- **Page**:
[R-sig-ME] Specifying a model with a link function in MCMCglmm
Jarrod Hadfield
j.hadfield at ed.ac.uk
Fri Feb 19 09:09:03 CET 2016
Hi Sam,
Sorry, I should have said nu=k+1 (not nu=k+2) probably makes the
marginal prior for the correlation close to uniform over the -1/1
interval. This was a guess given the properties of the inverse-Wishart
(see P72 of the CourseNotes) but it seems to hold .... below is a
function for simulating from a PX prior:
V2<-rpx(10000, V=diag(2), nu=2, alpha.mu=rep(0,2), alpha.V=diag(2)*1000)
V3<-rpx(10000, V=diag(2), nu=2+1, alpha.mu=rep(0,2), alpha.V=diag(2)*1000)
par(mfrow=c(1,2))
hist(V2[,2]/sqrt(V2[,1]*V2[,4]))
hist(V3[,2]/sqrt(V3[,1]*V3[,4]))
Note that in multiparameter models having marginal priors that are flat
does NOT mean that they will have no influence on the marginal posterior.
Some simulation/analytic work on the multivariate PX prior would be a
nice thing for someone to do!
Cheers,
Jarrod
rpx<-function(n=1, V, nu, alpha.mu, alpha.V){
k<-nrow(V)

[Data items]
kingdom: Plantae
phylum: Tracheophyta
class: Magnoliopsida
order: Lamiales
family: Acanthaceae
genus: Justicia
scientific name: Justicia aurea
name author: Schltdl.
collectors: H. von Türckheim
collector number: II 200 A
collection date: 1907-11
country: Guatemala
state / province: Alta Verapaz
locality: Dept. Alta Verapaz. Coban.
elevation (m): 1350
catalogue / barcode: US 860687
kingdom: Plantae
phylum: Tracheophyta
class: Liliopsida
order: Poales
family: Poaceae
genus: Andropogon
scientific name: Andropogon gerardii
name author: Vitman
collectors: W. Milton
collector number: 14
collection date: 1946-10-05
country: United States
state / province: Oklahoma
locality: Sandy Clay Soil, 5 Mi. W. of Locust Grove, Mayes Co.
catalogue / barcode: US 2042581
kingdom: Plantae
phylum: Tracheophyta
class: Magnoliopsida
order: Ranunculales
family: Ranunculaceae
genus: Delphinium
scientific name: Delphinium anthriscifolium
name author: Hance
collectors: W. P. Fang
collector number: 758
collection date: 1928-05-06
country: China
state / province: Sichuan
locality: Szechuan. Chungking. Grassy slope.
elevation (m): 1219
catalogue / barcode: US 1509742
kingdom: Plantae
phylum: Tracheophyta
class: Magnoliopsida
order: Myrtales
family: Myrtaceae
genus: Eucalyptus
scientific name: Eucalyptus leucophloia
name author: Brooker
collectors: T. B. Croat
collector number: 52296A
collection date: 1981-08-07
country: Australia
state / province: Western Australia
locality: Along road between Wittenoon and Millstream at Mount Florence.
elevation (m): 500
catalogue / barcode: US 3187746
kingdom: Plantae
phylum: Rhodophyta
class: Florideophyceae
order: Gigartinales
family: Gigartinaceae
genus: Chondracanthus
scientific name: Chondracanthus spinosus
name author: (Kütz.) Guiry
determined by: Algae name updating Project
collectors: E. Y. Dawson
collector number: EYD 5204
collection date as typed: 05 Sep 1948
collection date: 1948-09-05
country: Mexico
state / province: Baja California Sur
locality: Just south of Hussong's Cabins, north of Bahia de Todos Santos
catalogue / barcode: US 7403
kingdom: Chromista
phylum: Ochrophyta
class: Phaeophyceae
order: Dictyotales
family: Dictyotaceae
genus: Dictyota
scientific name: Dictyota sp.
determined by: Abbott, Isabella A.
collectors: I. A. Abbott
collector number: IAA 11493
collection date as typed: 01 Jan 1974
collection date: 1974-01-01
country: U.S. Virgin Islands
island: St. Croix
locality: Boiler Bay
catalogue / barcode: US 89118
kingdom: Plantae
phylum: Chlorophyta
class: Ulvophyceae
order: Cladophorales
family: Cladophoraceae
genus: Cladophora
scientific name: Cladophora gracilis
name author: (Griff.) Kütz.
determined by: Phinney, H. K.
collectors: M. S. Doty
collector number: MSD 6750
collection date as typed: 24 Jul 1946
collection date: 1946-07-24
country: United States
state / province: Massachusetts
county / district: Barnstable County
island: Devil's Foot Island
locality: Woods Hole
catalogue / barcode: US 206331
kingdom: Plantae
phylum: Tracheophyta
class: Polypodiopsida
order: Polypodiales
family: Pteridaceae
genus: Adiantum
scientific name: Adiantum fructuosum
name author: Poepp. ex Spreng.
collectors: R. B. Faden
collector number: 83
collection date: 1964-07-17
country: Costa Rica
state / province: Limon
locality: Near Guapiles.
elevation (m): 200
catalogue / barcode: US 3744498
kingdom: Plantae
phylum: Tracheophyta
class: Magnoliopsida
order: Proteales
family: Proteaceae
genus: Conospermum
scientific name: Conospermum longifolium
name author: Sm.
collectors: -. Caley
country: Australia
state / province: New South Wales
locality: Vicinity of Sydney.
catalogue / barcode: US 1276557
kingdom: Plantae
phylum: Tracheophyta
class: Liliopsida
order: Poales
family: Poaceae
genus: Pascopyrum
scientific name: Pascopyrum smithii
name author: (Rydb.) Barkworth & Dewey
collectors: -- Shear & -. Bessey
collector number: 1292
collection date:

- **Your tasks**:
1) Decide whether each statement agrees with the message, answering yes or no and quoting the words that settle it. (a) The message says nu=k+2 probably makes the marginal prior for the correlation close to uniform. (b) The message says that flat marginal priors in multiparameter models have no influence on the marginal posterior. (c) The message points to page 72 of the CourseNotes for properties of the inverse-Wishart.
2) Swap "name author" for "authority" in the rows, starting with the first line of the rows and going on through the line with "locality: Dept. Alta Verapaz. Coban.". Write out only those lines, leaving everything else unchanged.
The mailing-list message and the rows have no connection to each other.

- **Worked answers**:
1)
(a) No: "I should have said nu=k+1 (not nu=k+2)"
(b) No: "does NOT mean that they will have no influence on the marginal posterior."
(c) Yes: "(see P72 of the CourseNotes)"

2)
kingdom: Plantae
phylum: Tracheophyta
class: Magnoliopsida
order: Lamiales
family: Acanthaceae
genus: Justicia
scientific name: Justicia aurea
authority: Schltdl.
collectors: H. von Türckheim
collector number: II 200 A
collection date: 1907-11
country: Guatemala
state / province: Alta Verapaz
locality: Dept. Alta Verapaz. Coban.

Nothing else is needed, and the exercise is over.